* _YOUR ASSIGNMENT_: Copy out the lines below, changing every "Saint Hilaire Les Cambrai" to "Cambrai" and leaving everything else the same.

[Records from a collection]
--------------------------------------------------
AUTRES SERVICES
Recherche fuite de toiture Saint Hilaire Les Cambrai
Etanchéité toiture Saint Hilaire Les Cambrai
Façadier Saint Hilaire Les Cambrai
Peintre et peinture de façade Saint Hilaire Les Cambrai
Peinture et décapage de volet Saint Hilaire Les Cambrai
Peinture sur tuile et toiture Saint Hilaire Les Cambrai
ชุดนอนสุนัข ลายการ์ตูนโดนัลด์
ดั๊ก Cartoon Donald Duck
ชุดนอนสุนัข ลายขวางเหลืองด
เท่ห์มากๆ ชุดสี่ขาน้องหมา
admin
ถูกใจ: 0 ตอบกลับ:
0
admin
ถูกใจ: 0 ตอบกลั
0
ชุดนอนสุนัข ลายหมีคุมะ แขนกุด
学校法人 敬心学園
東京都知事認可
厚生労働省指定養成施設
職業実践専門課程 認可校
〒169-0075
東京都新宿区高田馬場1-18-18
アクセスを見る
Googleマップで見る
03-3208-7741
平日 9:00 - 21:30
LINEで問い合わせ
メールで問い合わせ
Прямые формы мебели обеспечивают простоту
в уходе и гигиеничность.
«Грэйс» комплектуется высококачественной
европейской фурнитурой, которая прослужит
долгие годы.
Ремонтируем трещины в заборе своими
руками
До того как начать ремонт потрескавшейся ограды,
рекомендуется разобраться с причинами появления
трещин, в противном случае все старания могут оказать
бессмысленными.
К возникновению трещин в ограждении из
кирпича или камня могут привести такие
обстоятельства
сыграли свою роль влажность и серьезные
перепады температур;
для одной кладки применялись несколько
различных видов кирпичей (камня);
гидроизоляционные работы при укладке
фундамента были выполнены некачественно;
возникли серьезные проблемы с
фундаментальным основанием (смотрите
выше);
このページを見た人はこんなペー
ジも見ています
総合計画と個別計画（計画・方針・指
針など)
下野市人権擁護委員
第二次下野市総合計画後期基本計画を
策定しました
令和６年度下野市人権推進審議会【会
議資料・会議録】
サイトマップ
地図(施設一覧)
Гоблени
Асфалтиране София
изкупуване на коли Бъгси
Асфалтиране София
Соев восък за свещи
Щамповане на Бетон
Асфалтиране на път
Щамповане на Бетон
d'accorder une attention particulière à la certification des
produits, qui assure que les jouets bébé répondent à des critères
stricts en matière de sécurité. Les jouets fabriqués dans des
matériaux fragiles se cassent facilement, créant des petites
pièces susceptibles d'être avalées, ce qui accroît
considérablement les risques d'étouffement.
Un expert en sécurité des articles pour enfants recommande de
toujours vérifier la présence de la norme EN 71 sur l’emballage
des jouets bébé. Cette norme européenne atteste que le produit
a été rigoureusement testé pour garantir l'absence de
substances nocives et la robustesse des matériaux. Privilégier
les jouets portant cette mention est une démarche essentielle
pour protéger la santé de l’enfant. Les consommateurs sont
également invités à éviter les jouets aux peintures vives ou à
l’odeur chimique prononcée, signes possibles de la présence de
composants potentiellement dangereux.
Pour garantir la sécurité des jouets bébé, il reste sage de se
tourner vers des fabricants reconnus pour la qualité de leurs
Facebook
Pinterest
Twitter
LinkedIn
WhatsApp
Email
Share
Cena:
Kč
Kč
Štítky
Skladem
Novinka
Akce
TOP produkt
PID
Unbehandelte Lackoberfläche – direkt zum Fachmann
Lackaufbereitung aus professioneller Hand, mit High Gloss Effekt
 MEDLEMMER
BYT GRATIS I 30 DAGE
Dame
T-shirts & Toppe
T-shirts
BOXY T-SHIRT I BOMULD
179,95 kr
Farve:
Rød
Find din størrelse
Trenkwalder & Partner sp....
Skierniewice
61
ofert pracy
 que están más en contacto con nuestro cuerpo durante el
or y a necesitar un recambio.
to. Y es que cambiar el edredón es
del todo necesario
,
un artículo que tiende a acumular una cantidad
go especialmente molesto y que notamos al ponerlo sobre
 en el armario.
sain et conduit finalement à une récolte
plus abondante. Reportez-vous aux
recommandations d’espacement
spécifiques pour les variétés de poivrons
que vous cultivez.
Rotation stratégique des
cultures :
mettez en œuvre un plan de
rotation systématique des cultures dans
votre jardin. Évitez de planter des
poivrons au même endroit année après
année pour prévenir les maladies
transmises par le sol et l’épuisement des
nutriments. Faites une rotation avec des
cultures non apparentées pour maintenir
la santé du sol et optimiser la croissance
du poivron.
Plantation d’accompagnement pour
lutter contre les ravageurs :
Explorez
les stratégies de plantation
--------------------------------------------------
* _YOUR RESPONSE_:
AUTRES SERVICES
Recherche fuite de toiture Cambrai
Etanchéité toiture Cambrai
Façadier Cambrai
Peintre et peinture de façade Cambrai
Peinture et décapage de volet Cambrai
Peinture sur tuile et toiture Cambrai
ชุดนอนสุนัข ลายการ์ตูนโดนัลด์
ดั๊ก Cartoon Donald Duck
ชุดนอนสุนัข ลายขวางเหลืองด
เท่ห์มากๆ ชุดสี่ขาน้องหมา
admin
ถูกใจ: 0 ตอบกลับ:
0
admin
ถูกใจ: 0 ตอบกลั
0
ชุดนอนสุนัข ลายหมีคุมะ แขนกุด
学校法人 敬心学園
東京都知事認可
厚生労働省指定養成施設
職業実践専門課程 認可校
〒169-0075
東京都新宿区高田馬場1-18-18
アクセスを見る
Googleマップで見る
03-3208-7741
平日 9:00 - 21:30
LINEで問い合わせ
メールで問い合わせ
Прямые формы мебели обеспечивают простоту
в уходе и гигиеничность.
«Грэйс» комплектуется высококачественной
европейской фурнитурой, которая прослужит
долгие годы.
Ремонтируем трещины в заборе своими
руками
До того как начать ремонт потрескавшейся ограды,
рекомендуется разобраться с причинами появления
трещин, в противном случае все старания могут оказать
бессмысленными.
К возникновению трещин в ограждении из
кирпича или камня могут привести такие
обстоятельства
сыграли свою роль влажность и серьезные
перепады температур;
для одной кладки применялись несколько
различных видов кирпичей (камня);
гидроизоляционные работы при укладке
фундамента были выполнены некачественно;
возникли серьезные проблемы с
фундаментальным основанием (смотрите
выше);
このページを見た人はこんなペー
ジも見ています
総合計画と個別計画（計画・方針・指
針など)
下野市人権擁護委員
第二次下野市総合計画後期基本計画を
策定しました
令和６年度下野市人権推進審議会【会
議資料・会議録】
サイトマップ
地図(施設一覧)
Гоблени
Асфалтиране София
изкупуване на коли Бъгси
Асфалтиране София
Соев восък за свещи
Щамповане на Бетон
Асфалтиране на път
Щамповане на Бетон
d'accorder une attention particulière à la certification des
produits, qui assure que les jouets bébé répondent à des critères
stricts en matière de sécurité. Les jouets fabriqués dans des
matériaux fragiles se cassent facilement, créant des petites
pièces susceptibles d'être avalées, ce qui accroît
considérablement les risques d'étouffement.
Un expert en sécurité des articles pour enfants recommande de
toujours vérifier la présence de la norme EN 71 sur l’emballage
des jouets bébé. Cette norme européenne atteste que le produit
a été rigoureusement testé pour garantir l'absence de
substances nocives et la robustesse des matériaux. Privilégier
les jouets portant cette mention est une démarche essentielle
pour protéger la santé de l’enfant. Les consommateurs sont
également invités à éviter les jouets aux peintures vives ou à
l’odeur chimique prononcée, signes possibles de la présence de
composants potentiellement dangereux.
Pour garantir la sécurité des jouets bébé, il reste sage de se
tourner vers des fabricants reconnus pour la qualité de leurs
Facebook
Pinterest
Twitter
LinkedIn
WhatsApp
Email
Share
Cena:
Kč
Kč
Štítky
Skladem
Novinka
Akce
TOP produkt
PID
Unbehandelte Lackoberfläche – direkt zum Fachmann
Lackaufbereitung aus professioneller Hand, mit High Gloss Effekt
 MEDLEMMER
BYT GRATIS I 30 DAGE
Dame
T-shirts & Toppe
T-shirts
BOXY T-SHIRT I BOMULD
179,95 kr
Farve:
Rød
Find din størrelse
Trenkwalder & Partner sp....
Skierniewice
61
ofert pracy
 que están más en contacto con nuestro cuerpo durante el
or y a necesitar un recambio.
to. Y es que cambiar el edredón es
del todo necesario
,
un artículo que tiende a acumular una cantidad
go especialmente molesto y que notamos al ponerlo sobre
 en el armario.
sain et conduit finalement à une récolte
plus abondante. Reportez-vous aux
recommandations d’espacement
spécifiques pour les variétés de poivrons
que vous cultivez.
Rotation stratégique des
cultures :
mettez en œuvre un plan de
rotation systématique des cultures dans
votre jardin. Évitez de planter des
poivrons au même endroit année après
année pour prévenir les maladies
transmises par le sol et l’épuisement des
nutriments. Faites une rotation avec des
cultures non apparentées pour maintenir
la santé du sol et optimiser la croissance
du poivron.
Plantation d’accompagnement pour
lutter contre les ravageurs :
Explorez
les stratégies de plantation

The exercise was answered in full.